--- start Extract ---

# TJI and blocking



## jar546 (Feb 1, 2011)

Is the blocking correct if there is a load bearing wall above?


----------



## MarkRandall (Feb 1, 2011)

Looks correct to me.

See: http://www.ilevel.com/literature/TJ-4000.pdf


----------



## Mac (Feb 1, 2011)

Ummm....  yes, looks OK to me.

And the clinched nail method of attaching the 2X to the steel girder.


----------



## Code Neophyte (Feb 1, 2011)

Mac said:
			
		

> And the clinched nail method of attaching the 2X to the steel girder.


That's every bit as good as the jack posts the beam is probably sitting on without _any_ mechanical attachment (They're going to come back and do that, though - just haven't gotten around to it yet!!!!)


----------



## jar546 (Feb 1, 2011)

Would your answers be the same if that was also a flush splice point for the joists that were butt ended together under that bearing wall?


----------



## Code Neophyte (Feb 1, 2011)

It would not.  Joists would then require lateral restraint at the _ends_


----------



## Uncle Bob (Feb 1, 2011)

Where I worked; blocking was from (between) TJI to TJI; not 2 bys nailed to the floor and top plate. Since it is engineered wood, a TJI layout should be furnished and the blocking indicated on the layout; per manufacturer's specifications and installation instructions.

Your opinion and/or the contractor's opinion is not an amendment to the codes.

Without the manufacturer's layout and specifications the installation automatically fails.

However, the way things are going; I see a future; where remodeling contractors; using engineered wood; will weaken the the code requirements; because they are buying the products and using them "at their own discretion"; and, the majority of inspectors have no training in inspecting these products.

And, AHJs will bend to the will of the contractors, ( " I'm just using one LVL and two TJIs and you want a manufacturer's layout and spec sheet"). Now, you've got the idea Mr. Holmes.  

Uncle Bob


----------



## mn joe (Feb 1, 2011)

Both TJI and BCI (Boise Cascade) show this application in their respective application manuals.  The squash blocks must be 1/16th inch longer than the I-joist, with the excess length at the top.  The wall above must be centered over the wall below.

Joe


----------



## Uncle Bob (Feb 1, 2011)

Oh, squash blocking, ok;  I've been away from this stuff too long.

Uncle Bob


----------



## jar546 (Feb 1, 2011)

http://www.gp.com/build/DocumentViewer.aspx?repository=BP&elementid=4815

Figure F9 for butt end joints GP


----------



## Mark K (Feb 1, 2011)

The joist need lateral support at all bearing supports not just at the end.

If there is a bearing wall above and the studs and posts do not rest on top of the squash blocking does the plywood support the loads?


----------



## GHRoberts (Feb 2, 2011)

Some people might think the load bearing wall above will provide lateral restraint.

Others might think the sheathing is sufficient.

While I block the ends of my joists, it is more of a construction aid than an engineered requirement.


----------



## Mark K (Feb 2, 2011)

The default position in the code is that blocking provides the lateral restraint.  Whether the diaphragm is capable of providing the necessary restraint is situational and should typically require engineering involvement.

The load bearing wall above could actually increase the need for lateral restraint.  The ability of the load beaing wall to provide restraint would be dependent on the configuration and other elements of the construction.  Again the IRC is a "simple" code that does not deal with this situation.


----------



## mn joe (Feb 2, 2011)

Since we are dealing with an engineered product, shouldn't we defer to the manufacturer's installation instructions?  I think that the entire floor system is engineered when installed as the I joist manufacturer specifies.

Joe


----------

--- end Extract ---
--- start Records shown ---

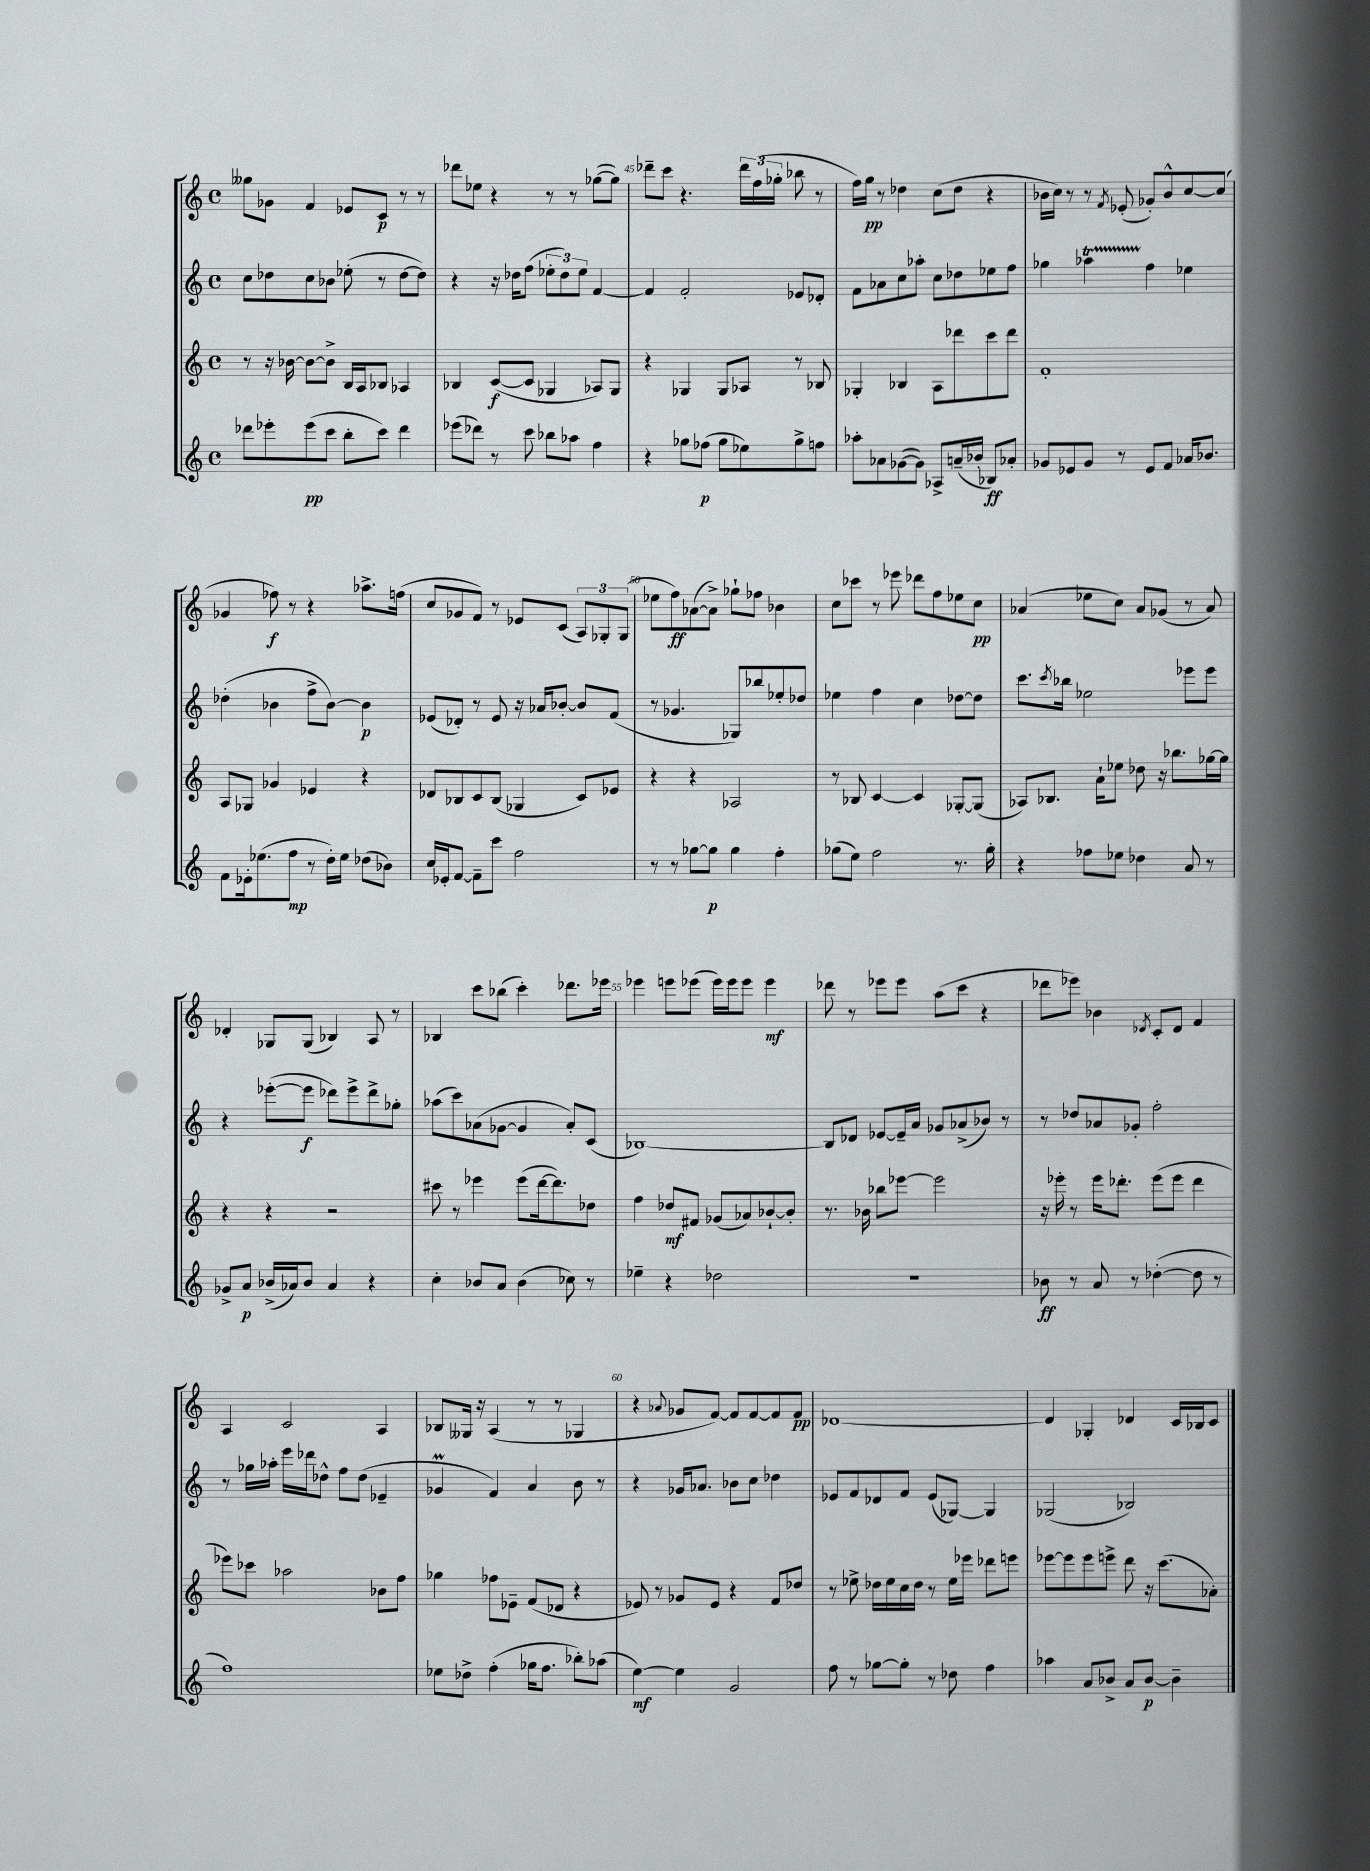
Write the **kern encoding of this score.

--- end Records shown ---
--- start Records shown ---

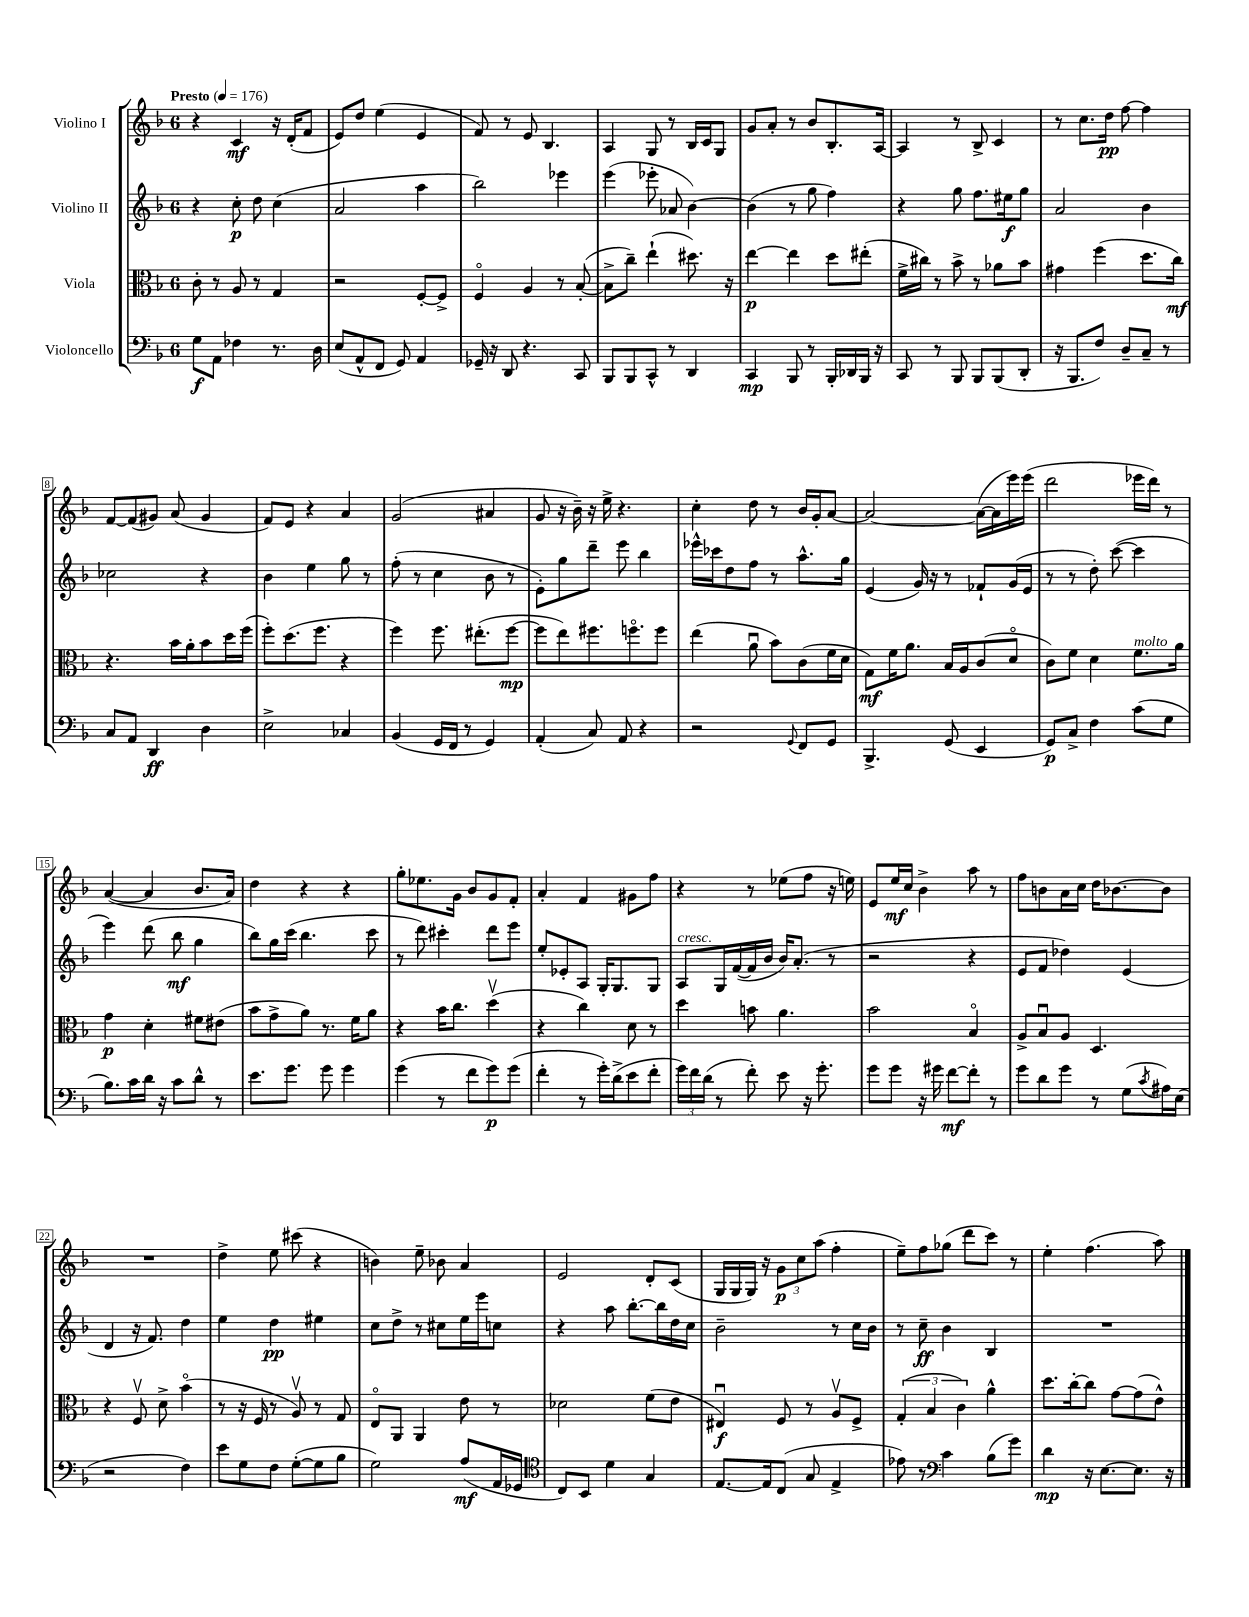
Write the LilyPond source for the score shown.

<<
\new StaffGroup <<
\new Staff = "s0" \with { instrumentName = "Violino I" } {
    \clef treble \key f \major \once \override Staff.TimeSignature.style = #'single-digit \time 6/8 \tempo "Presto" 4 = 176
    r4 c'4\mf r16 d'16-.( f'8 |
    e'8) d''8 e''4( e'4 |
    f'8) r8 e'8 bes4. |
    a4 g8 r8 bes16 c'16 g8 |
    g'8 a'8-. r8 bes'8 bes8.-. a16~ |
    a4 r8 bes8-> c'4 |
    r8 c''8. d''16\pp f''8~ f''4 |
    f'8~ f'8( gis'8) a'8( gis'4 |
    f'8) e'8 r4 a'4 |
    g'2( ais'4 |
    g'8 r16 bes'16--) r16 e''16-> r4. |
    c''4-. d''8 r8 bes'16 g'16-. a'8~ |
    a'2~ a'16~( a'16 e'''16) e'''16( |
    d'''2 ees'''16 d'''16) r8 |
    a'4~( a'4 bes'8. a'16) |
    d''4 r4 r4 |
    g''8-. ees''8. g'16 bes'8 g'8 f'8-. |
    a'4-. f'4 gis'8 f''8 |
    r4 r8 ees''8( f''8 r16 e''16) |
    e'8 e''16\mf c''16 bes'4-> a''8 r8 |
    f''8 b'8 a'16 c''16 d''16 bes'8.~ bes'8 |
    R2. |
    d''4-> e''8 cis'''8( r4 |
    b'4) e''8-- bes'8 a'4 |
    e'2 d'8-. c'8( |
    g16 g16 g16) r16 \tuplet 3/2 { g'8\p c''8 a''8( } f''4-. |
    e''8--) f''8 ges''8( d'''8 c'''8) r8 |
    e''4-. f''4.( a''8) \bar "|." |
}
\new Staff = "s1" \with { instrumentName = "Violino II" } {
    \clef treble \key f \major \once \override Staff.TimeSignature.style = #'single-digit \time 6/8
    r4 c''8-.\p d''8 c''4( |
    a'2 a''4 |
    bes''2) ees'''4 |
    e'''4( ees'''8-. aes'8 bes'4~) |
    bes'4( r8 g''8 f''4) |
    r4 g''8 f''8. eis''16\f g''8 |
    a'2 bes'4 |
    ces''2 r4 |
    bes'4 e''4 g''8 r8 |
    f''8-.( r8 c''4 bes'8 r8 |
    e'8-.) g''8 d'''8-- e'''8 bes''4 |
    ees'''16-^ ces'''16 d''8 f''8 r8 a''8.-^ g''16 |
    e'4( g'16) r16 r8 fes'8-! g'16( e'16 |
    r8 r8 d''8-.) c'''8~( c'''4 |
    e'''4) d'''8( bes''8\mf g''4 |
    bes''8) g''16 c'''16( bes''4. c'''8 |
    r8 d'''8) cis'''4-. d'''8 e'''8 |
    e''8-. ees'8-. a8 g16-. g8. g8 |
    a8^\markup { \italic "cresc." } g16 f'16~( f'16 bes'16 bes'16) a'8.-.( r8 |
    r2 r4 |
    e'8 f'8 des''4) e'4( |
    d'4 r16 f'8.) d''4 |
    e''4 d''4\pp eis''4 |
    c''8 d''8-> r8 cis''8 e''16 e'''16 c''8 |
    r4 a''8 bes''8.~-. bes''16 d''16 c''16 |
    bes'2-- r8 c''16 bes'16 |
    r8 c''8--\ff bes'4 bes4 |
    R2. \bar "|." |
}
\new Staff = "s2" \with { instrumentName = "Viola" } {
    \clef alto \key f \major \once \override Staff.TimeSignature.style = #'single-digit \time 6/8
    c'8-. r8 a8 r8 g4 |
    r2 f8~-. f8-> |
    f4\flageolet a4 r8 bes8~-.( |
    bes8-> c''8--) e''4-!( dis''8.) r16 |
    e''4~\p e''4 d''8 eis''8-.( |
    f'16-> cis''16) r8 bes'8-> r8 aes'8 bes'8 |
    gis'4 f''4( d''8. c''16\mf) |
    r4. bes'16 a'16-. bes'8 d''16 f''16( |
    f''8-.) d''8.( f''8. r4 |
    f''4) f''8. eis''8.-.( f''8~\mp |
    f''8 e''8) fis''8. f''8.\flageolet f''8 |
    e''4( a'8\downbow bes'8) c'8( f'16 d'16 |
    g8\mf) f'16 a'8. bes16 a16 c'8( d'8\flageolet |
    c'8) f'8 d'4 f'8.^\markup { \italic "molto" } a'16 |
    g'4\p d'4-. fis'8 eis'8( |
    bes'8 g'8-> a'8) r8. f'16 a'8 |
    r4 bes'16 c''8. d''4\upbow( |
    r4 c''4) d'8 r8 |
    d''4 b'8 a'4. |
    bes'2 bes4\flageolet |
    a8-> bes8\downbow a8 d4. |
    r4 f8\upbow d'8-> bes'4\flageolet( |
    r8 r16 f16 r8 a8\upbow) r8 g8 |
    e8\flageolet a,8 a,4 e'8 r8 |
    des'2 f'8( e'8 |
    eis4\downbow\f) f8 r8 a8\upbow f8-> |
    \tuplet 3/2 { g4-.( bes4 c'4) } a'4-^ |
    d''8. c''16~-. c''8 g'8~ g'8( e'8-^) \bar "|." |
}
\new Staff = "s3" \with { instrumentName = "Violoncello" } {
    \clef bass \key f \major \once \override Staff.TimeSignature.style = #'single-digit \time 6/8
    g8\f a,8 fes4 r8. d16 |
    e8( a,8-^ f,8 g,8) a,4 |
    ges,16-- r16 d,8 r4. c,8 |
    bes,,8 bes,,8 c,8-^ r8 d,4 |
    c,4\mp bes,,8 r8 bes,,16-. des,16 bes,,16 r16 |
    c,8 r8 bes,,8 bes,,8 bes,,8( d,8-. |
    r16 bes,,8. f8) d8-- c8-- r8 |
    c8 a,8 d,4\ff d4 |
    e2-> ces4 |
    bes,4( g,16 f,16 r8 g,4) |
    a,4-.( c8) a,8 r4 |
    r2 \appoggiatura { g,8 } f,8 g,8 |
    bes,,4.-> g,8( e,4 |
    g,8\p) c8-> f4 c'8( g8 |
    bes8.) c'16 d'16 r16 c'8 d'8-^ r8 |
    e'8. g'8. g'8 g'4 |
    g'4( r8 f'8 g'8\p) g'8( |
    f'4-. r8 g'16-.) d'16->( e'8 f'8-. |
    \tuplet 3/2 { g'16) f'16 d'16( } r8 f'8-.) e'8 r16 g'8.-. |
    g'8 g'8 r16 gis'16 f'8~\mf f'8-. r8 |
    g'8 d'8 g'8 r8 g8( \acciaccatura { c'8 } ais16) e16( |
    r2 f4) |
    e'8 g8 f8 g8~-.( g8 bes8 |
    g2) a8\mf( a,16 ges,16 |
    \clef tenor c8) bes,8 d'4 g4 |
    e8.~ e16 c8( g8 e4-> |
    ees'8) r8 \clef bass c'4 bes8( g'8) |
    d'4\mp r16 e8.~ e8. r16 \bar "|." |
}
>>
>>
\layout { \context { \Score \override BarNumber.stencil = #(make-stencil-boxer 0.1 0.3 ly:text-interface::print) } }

--- end Records shown ---
--- start Records shown ---

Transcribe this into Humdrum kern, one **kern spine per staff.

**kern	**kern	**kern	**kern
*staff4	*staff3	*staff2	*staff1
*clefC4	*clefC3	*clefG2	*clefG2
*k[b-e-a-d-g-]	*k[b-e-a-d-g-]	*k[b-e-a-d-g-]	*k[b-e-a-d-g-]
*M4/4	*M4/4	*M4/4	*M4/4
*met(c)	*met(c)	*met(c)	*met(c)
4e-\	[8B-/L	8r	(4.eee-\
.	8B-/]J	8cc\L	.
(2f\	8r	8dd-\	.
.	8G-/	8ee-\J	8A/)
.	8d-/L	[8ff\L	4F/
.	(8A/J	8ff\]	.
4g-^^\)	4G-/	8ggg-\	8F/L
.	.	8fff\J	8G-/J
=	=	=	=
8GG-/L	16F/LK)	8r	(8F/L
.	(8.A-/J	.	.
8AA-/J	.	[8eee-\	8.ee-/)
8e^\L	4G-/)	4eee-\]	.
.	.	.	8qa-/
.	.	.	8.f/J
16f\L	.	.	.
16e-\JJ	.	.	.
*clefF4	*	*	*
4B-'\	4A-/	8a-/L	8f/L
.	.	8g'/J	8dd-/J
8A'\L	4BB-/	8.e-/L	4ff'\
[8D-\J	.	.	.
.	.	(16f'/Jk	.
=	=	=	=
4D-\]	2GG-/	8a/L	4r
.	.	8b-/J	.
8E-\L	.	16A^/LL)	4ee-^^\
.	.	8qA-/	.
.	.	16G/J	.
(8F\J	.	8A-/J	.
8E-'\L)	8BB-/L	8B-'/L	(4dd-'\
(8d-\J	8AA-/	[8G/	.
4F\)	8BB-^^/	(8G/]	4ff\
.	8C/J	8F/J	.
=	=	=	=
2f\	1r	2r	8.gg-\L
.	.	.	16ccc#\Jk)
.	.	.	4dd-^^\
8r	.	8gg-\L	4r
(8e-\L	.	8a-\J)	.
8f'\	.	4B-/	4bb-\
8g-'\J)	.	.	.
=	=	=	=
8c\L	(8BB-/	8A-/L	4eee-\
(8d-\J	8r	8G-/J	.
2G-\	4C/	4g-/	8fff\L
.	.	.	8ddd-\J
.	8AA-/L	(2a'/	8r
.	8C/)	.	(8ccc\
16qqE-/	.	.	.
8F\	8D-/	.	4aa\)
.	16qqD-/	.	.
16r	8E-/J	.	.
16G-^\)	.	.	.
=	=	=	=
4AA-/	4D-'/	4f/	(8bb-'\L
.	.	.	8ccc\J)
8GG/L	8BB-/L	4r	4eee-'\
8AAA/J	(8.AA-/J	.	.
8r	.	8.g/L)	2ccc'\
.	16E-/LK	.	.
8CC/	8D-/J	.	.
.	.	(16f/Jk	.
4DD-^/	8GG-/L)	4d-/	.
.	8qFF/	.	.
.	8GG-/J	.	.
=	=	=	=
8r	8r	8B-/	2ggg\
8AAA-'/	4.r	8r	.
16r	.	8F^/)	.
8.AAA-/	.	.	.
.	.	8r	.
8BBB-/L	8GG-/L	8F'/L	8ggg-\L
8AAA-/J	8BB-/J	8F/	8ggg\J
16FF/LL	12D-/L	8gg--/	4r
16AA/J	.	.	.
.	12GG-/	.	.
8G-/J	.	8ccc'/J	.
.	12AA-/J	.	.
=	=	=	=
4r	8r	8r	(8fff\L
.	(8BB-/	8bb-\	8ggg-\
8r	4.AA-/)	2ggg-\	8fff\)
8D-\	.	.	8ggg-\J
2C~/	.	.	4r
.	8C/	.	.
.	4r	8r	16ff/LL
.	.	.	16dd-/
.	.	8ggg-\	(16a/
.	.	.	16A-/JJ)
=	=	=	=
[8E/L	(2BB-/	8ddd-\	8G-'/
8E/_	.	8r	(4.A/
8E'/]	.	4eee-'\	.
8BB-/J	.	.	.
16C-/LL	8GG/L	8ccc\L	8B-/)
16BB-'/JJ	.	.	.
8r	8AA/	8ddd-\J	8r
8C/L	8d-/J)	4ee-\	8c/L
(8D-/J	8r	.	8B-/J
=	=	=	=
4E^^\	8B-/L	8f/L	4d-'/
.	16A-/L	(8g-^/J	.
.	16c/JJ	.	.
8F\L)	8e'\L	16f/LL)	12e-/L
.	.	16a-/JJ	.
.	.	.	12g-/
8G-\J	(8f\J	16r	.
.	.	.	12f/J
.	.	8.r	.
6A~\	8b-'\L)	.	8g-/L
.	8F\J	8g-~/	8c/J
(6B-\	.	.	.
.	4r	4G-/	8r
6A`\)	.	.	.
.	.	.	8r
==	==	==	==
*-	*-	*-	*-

--- end Records shown ---

_Task requirements_
Please condense the paragraph beginning "Where I worked; blocking was from" in the TJI blocking thread into a short bulleted list that keeps its main facts. The rows have no role in any of this.

_Complete answer_
- Blocking ran between TJIs, not as 2x members nailed to the floor and top plate.
- Because TJIs are engineered wood, a TJI layout should be furnished.
- That layout should show the blocking, following the manufacturer's specifications and installation instructions.